*Assignment:*
Extend the forum post about representing empty fields in JSON arrays by writing what comes after its final sentence.

And I'm sure you're right that using null rather than an empty string 
for unpopulated fields would use a bit more space.  One possibility 
would be to put the fields that are more likely to be empty at the end, 
and just make the array shorter if a given record doesn't have values 
for the trailing fields.

Also, javascript allows for array entries to be omitted entirely, like:

[10000, 15000, , "foo"]

JSON theoretically doesn't allow this; omitted entries become 
"undefined" in javascript, and the "official" JSON spec disallows 
"undefined" in an effort to facilitate interoperation with languages 
that don't have separate notions of "null" and "undefined" the way 
javascript does.  But I'm not sure how often people obey that 
restriction in practice; I personally think it was a silly choice.  If 
JSON doesn't want to include separate notions of "null" and "undefined", 
then it can specify that they both map to the same thing in other 
languages; e.g., in java they could both map to java's null.  I'd feel 
comfortable writing code that ignored that restriction and allowed for 
omitted array entries.  If you did that, then the cost of an empty field 
is just one byte for the comma, or nothing if the field is at the end of 
an array and you just send a shorter array.

*Material shown:*
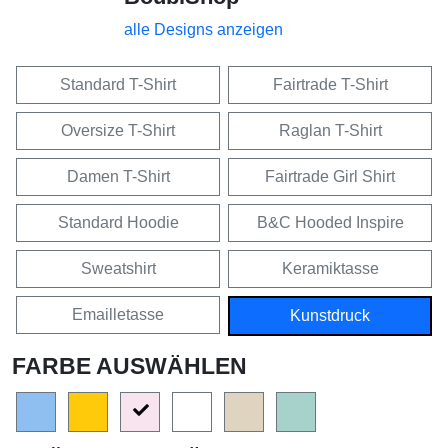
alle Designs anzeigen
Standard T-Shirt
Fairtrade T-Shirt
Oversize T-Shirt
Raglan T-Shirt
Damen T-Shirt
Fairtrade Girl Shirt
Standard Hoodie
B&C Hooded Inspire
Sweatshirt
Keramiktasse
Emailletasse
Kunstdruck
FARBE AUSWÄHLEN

*Answer to this task:*
Also, depending on the use case, I wonder if the difference in 
(de)compression time between indexed and keyed JSON would matter.  If 
you have your generated data handy still, I'd be curious to know what 
the difference is.

> Regarding memory, if you think about it there is nothing to stop you using arrays in code regardless of the file format, should memory be an issue.

True, although when I started I was paranoid about reducing the amount 
of work done in javascript in the browser, so I wanted to pre-digest 
things if I could rather than having the client translate.  Over the 
last few years, web browsers have gotten so much faster, but I think 
it's still important to support IE; a significant number of people will 
be using slow versions of IE (6-8) for a long time to come.

I recognize that DAS has a much broader variety of clients than just web 
browsers, though.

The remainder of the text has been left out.